Genç oyuncuların yeteri kadar hırsa sahip olmadıklarından şikayet ediyordu ki uzun uzun anlattı.Genç ve yetenekli bir oyuncunun asıl hedefinin profesyonel takımla antrenmana çıkmak değil çok daha büyük olması gerektiği üzerinde duruyor ki pek çok yetenekli Türk futbolcusunun ise hedefi genelde 4 büyüklere kapağı atmak. Böyle olup da yitip giden nice yetenek söz konusu.

Quaresma'dan aslında biraz şikayet ediyor ama diğer yandan da onu anlamaya çalışıyor.
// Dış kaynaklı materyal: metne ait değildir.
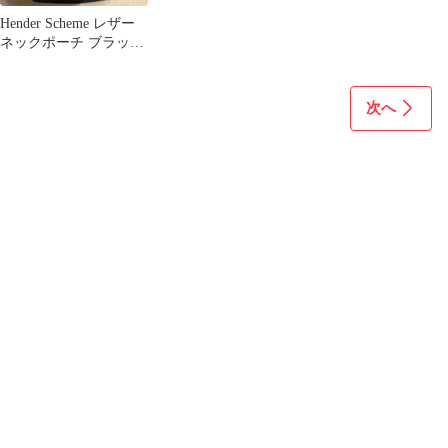
Hender Scheme レザー
ネックポーチ ブラック
エンダース
次へ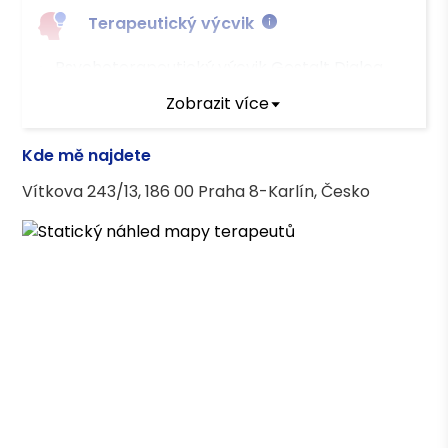
Terapeutický výcvik
Psychoterapeutický výcvik Gestalt Dialog
Zobrazit více
Terapeutické kurzy
Kde mě najdete
Kurz krizové intervence (Déčko Liberec)
Vítkova 243/13, 186 00 Praha 8-Karlín, Česko
Výcvik v relaxačních technikách (Helios)
Mindfulness based stres reduction (Paula
Fassati)
Asociace terapeutů
Česká asociace pro psychoterapii (ČAP) -
kandidátní členství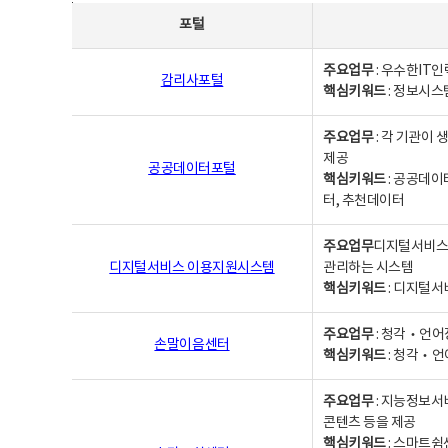
사업별웹사이트연락처 - 포털, 주요업무및 핵심키워드, 소관부서 및 담당자, 대표전화로 구성됨
포털
주요업무
: 우수한IT
감리사포털
핵심키워드
: 정보시스
주요업무
: 각 기관이
제공
공공데이터포털
핵심키워드
: 공공데이
터, 추천데이터
주요업무
디지털서비스 
디지털서비스 이용지원시스템
관리하는 시스템
핵심키워드
: 디지털서
주요업무
: 청각‧언어
손말이음센터
핵심키워드
: 청각‧언
주요업무
: 지능정보서
콘텐츠 등을 제공
핵심키워드
: 스마트쉼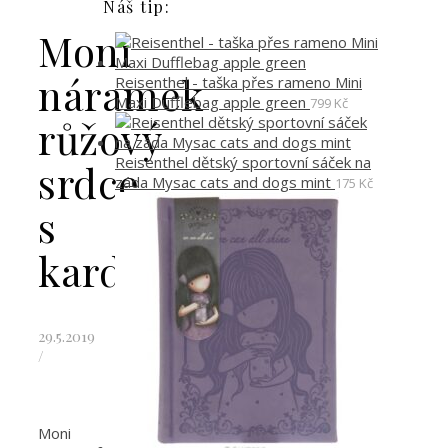
Náš tip:
Moni
náramek
Reisenthel - taška přes rameno Mini
Maxi Dufflebag apple green
799
Kč
růžový
Reisenthel dětský sportovní sáček na
srdce
záda Mysac cats and dogs mint
175
Kč
s
kardiogramem
29.5.2019
/
Moni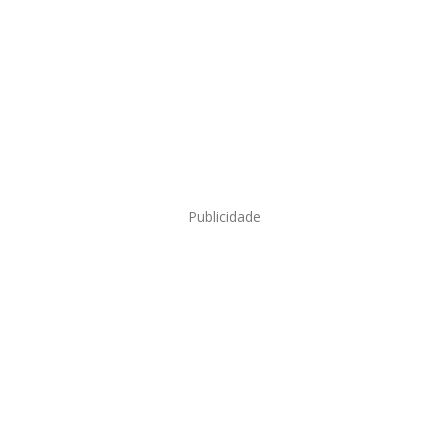
Publicidade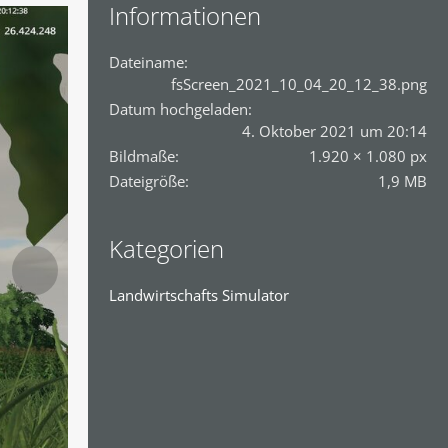
Informationen
Dateiname
fsScreen_2021_10_04_20_12_38.png
Datum hochgeladen
4. Oktober 2021 um 20:14
Bildmaße
1.920 × 1.080 px
Dateigröße
1,9 MB
Kategorien
Landwirtschafts Simulator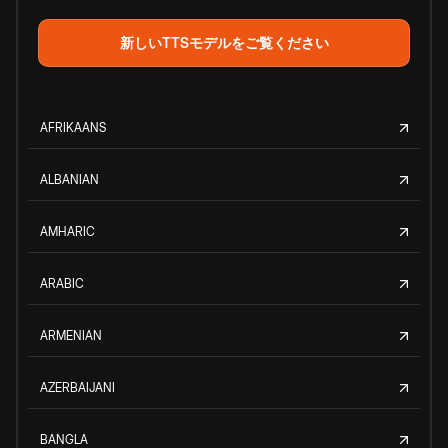
新しいTTSモデルをご覧ください
AFRIKAANS
ALBANIAN
AMHARIC
ARABIC
ARMENIAN
AZERBAIJANI
BANGLA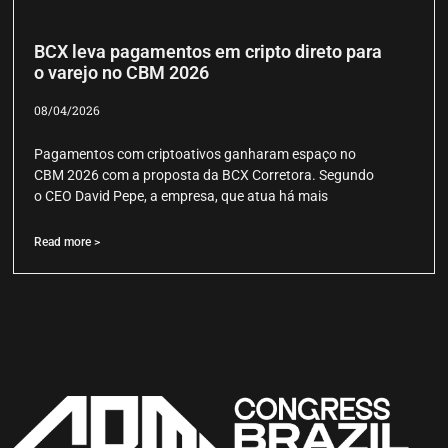
BCX leva pagamentos em cripto direto para
o varejo no CBM 2026
08/04/2026
Pagamentos com criptoativos ganharam espaço no
CBM 2026 com a proposta da BCX Corretora. Segundo
o CEO David Pepe, a empresa, que atua há mais
Read more >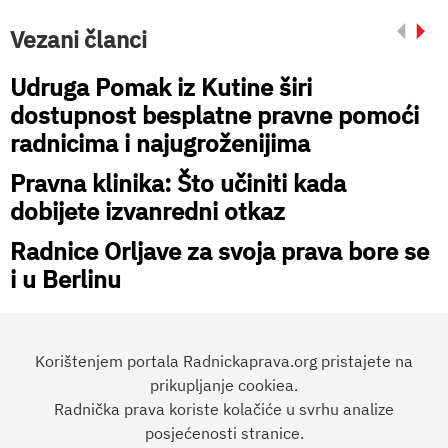
Vezani članci
Udruga Pomak iz Kutine širi
dostupnost besplatne pravne pomoći
radnicima i najugroženijima
Pravna klinika: Što učiniti kada
dobijete izvanredni otkaz
Radnice Orljave za svoja prava bore se
i u Berlinu
Korištenjem portala Radnickaprava.org pristajete na
prikupljanje cookiea.
Radnička prava koriste kolačiće u svrhu analize
Preporučite članak:
posjećenosti stranice.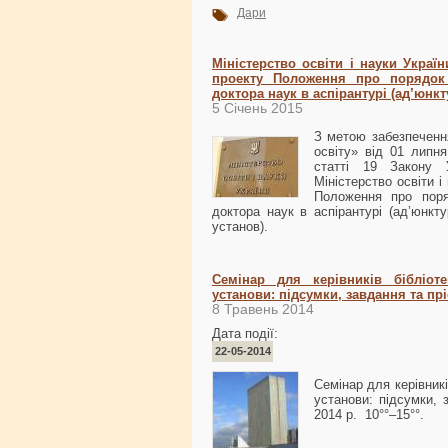
Дари
Міністерство освіти і науки Украї
проекту Положення про порядок 
доктора наук в аспірантурі (ад’юнкт
5 Січень 2015
З метою забезпеченн
освіту» від 01 липн
статті 19 Закону У
Міністерство освіти 
Положення про поря
доктора наук в аспірантурі (ад’юнкт
установ).
Семінар для керівників бібліот
установи: підсумки, завдання та пр
8 Травень 2014
Дата події:
22-05-2014
Семінар для керівник
установи: підсумки, 
2014 р. 10°°–15°°.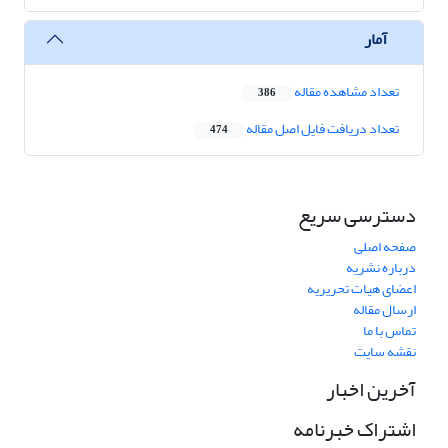
آمار
تعداد مشاهده مقاله
386
تعداد دریافت فایل اصل مقاله
474
دسترسی سریع
صفحه اصلی
درباره نشریه
اعضای هیات تحریریه
ارسال مقاله
تماس با ما
نقشه سایت
آخرین اخبار
اشتراک خبرنامه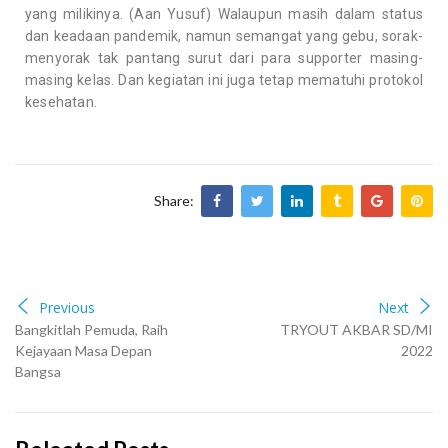
yang milikinya. (Aan Yusuf) Walaupun masih dalam status
dan keadaan pandemik, namun semangat yang gebu, sorak-
menyorak tak pantang surut dari para supporter masing-
masing kelas. Dan kegiatan ini juga tetap mematuhi protokol
kesehatan.
Share:
Previous
Next
Bangkitlah Pemuda, Raih
TRYOUT AKBAR SD/MI
Kejayaan Masa Depan
2022
Bangsa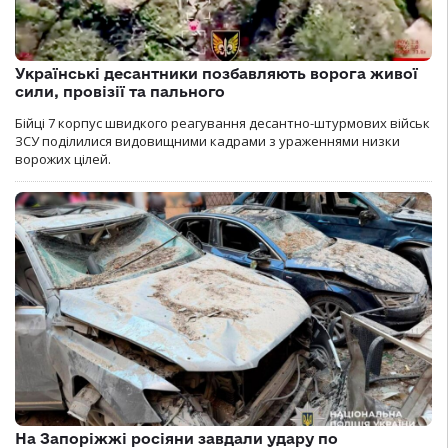
Українські десантники позбавляють ворога живої
сили, провізії та пального
Бійці 7 корпус швидкого реагування десантно-штурмових військ
ЗСУ поділилися видовищними кадрами з ураженнями низки
ворожих цілей.
На Запоріжжі росіяни завдали удару по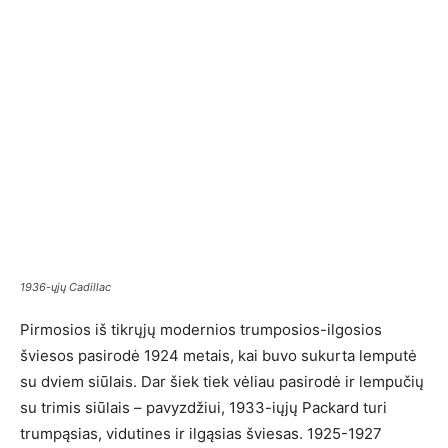
1936-ųjų Cadillac
Pirmosios iš tikrųjų modernios trumposios-ilgosios
šviesos pasirodė 1924 metais, kai buvo sukurta lemputė
su dviem siūlais. Dar šiek tiek vėliau pasirodė ir lempučių
su trimis siūlais – pavyzdžiui, 1933-iųjų Packard turi
trumpąsias, vidutines ir ilgąsias šviesas. 1925-1927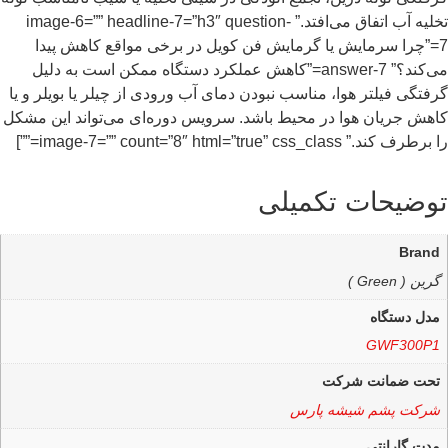
تخلیه آب اتفاق می‌افتد.” image-6=”” headline-7=”h3″ question-
7=”چرا سرمایش یا گرمایش فن کویل در برخی مواقع کاهش پیدا
می‌کند؟” answer-7=”کاهش عملکرد دستگاه ممکن است به دلیل
گرفتگی فیلتر هوا، مناسب نبودن دمای آب ورودی از چیلر یا بویلر و یا
کاهش جریان هوا در محیط باشد. سرویس دوره‌ای می‌تواند این مشکل
را برطرف کند.” image-7=”” count=”8″ html=”true” css_class=””]
توضیحات تکمیلی
Brand
گرین ( Green )
مدل دستگاه
GWF300P1
تحت ضمانت شرکت
شرکت پشم شیشه پارس
مدت گارانتی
Konuşarak bir şekilde onu da değiştirme çabasına girmiş ve sakatlanmadan önce uyumu yakaladığından bahsediyor. Yıldız oyuncunun da özellikle takımdaki arkadaşlarına duyduğu saygıdan da bahsediyor ve varolan sorunu daha çok onun bundan önceki futbol yaşantısının olağan sonucu olarak algılıyor.

En beğendiği futbolcular genelde defansif orta saha olup aklını oyuna sokanlardan oluyor. Haliyle Fernandes'e yine çok ayrı övgü var ama Selçuk'u da çok beğeniyor.Trabzonspor'dan Burak değil de Colman'ı beğenmesi ilginçti keza bir futbolcu dememe rağmen Baroni dışarıda bırakmamak ama aynı zamanda Alex'i de pas geçmek istememesi nedeniyle Fenerbahçe'den iki oyuncu ismi vermesi..

Velhasıl güzel bir adam Roberto Hilber ve ona da söylediğim gibi buradaki analizin girişindeki "Öncelikle, Besiktas'in kimligine ve oyun karakterine uygun bir futbolcudur Roberto Hilbert. Her şeyden öte, onun en önemli özelligi, karakterinin cok düzgün olmasıdır. " cümlesinden dolayı beni yanıltmadığı için çok çok teşekkürler.